I quite liked the ending, except for one thing: the anticlimatic fight against Corypheus and his Dragon. (Sending him into the fade by opening a rift on him was just silly. All it needed was a Bond one-liner. I'd like to nominate, "Hey Corypheus, Inquisit this!" But I guess it is a good way of ensuring that the Inquisitor has no way of verifying whether Morrigan was right when she told him that killing his Dragon would make him vulnerable to being perma-killed.)
But about that final fight... If you are going to end your game with a boss battle in the first place, make the battle challenging, so long as it is really easy on the lowest difficulty setting; that way, if it is too challenging for a player at the difficulty setting he has chosen, he can always lower the difficulty.

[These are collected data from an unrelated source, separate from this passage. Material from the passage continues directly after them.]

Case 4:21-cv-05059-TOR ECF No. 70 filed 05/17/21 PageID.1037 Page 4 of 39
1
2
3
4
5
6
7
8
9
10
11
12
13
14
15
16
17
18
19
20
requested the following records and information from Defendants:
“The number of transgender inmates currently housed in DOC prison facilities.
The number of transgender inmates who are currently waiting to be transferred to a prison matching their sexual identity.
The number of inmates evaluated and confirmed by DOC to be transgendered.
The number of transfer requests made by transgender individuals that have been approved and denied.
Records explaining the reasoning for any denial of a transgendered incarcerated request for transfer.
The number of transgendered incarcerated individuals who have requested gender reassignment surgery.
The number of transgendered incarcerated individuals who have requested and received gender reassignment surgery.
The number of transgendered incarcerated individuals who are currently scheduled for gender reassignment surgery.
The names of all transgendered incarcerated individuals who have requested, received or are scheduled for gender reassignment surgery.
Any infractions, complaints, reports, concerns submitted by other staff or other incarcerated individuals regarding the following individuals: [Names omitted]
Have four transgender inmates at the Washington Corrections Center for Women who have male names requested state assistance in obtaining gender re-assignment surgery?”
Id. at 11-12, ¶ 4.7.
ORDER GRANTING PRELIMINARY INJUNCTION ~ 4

Don't, for the love of God, do what Bioware did in DA:I - a multi-stage boss battle that any group with good equipment will breeze through on the higher difficulty settings, possibly even without using any consumables except health potions.

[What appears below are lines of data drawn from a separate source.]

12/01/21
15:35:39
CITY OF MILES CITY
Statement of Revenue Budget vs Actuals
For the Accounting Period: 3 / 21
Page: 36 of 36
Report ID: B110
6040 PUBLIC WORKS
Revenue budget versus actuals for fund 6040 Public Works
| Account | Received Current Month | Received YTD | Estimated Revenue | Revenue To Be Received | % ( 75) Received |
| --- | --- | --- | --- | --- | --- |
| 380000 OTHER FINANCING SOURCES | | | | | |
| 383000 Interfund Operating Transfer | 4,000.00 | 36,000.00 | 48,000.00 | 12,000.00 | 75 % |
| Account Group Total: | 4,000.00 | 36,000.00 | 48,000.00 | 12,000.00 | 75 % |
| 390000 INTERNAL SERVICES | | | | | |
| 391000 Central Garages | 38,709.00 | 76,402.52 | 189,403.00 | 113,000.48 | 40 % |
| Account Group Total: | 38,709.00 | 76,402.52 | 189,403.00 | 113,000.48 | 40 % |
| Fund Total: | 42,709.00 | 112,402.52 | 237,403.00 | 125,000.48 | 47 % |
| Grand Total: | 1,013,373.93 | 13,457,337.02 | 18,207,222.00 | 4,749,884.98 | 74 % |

It feels dreadfully anticlimatic when the age-old Magister, who commands a dragon, whose power you all fear, and who has just used his mighty arcane power to raise islands into the air, deals negligible amounts of damage and doesn't have any defenses of note, just a rapidly vanishing healthbar and a few lines of dialogue every few seconds as you trigger his next retreat.

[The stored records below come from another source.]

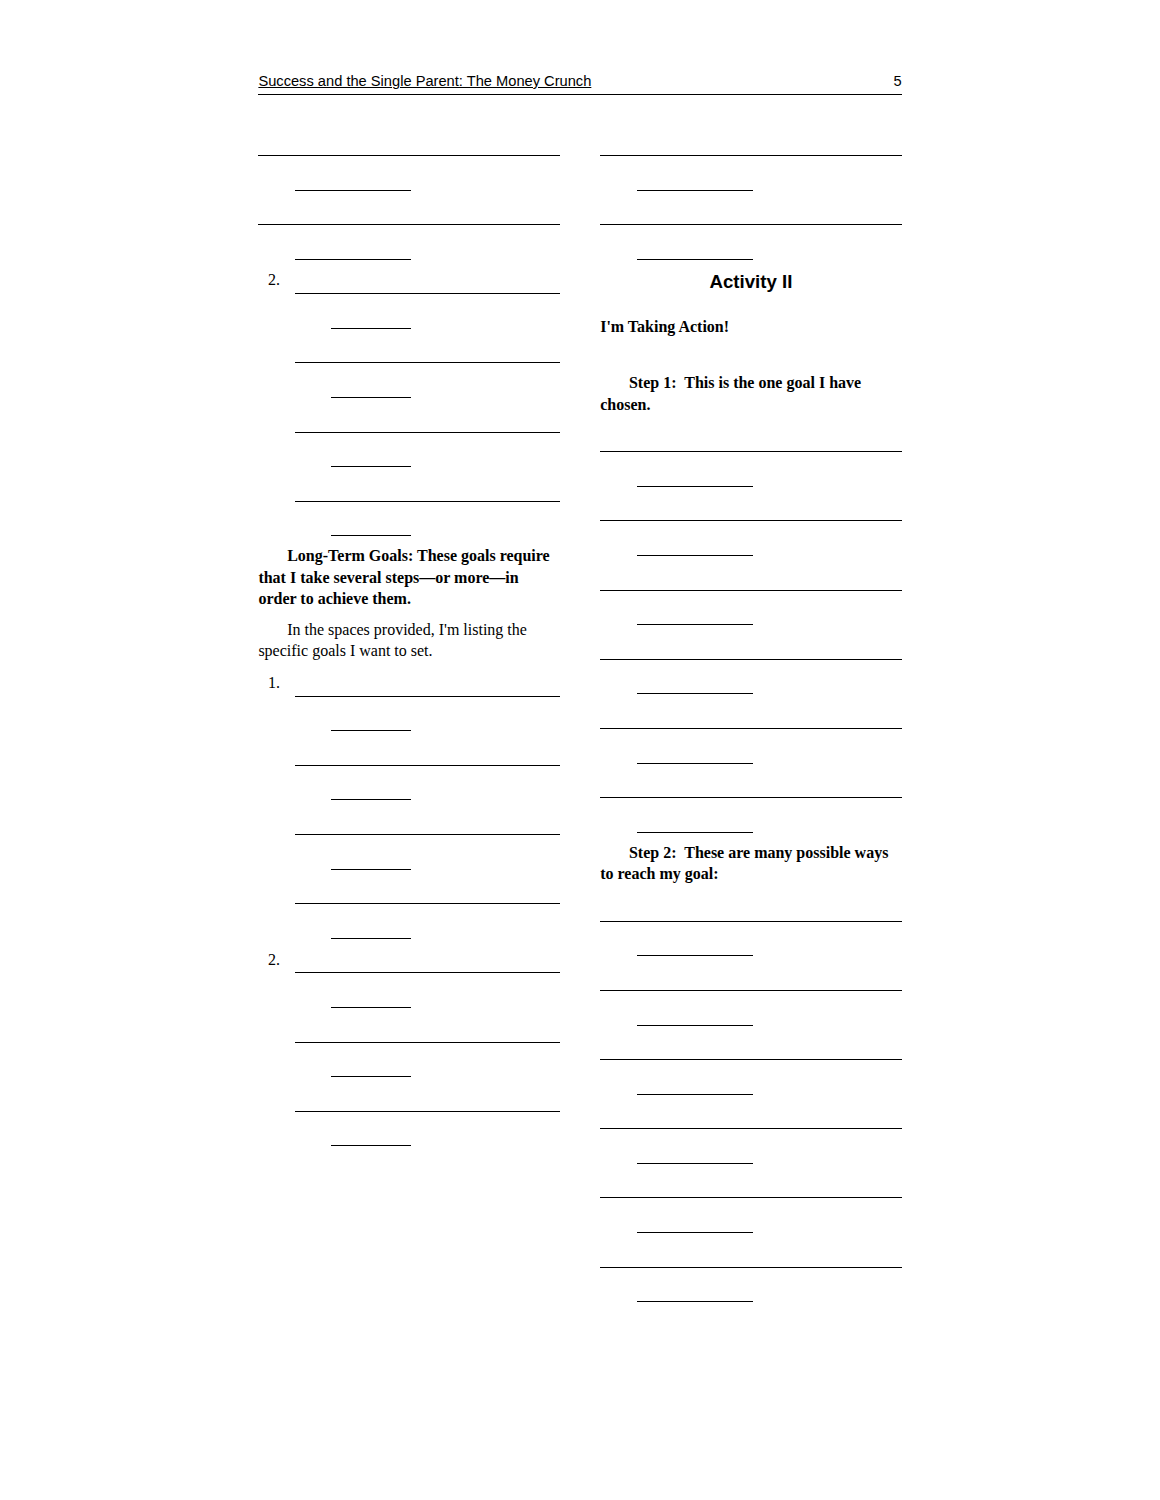Success and the Single Parent: The Money Crunch 5
2.
Long-Term Goals: These goals require that I take several steps—or more—in order to achieve them.
In the spaces provided, I'm listing the specific goals I want to set.
1.
2.
Activity II
I'm Taking Action!
Step 1: This is the one goal I have chosen.
Step 2: These are many possible ways to reach my goal:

I am not insisting that CRPGs should have challenging final fights in general, but if you are going to have final fights against a Big Bad in the first place, and have gone to lengths to explain how he is personally extremely dangerous - you damn well better make him dangerous.
Jon Irenicus, Melisan, the Twisted Rune, or (perhaps better yet), the boosted Demogorgon fight, all from Bioware's infancy, are good examples of how to make memorable fights.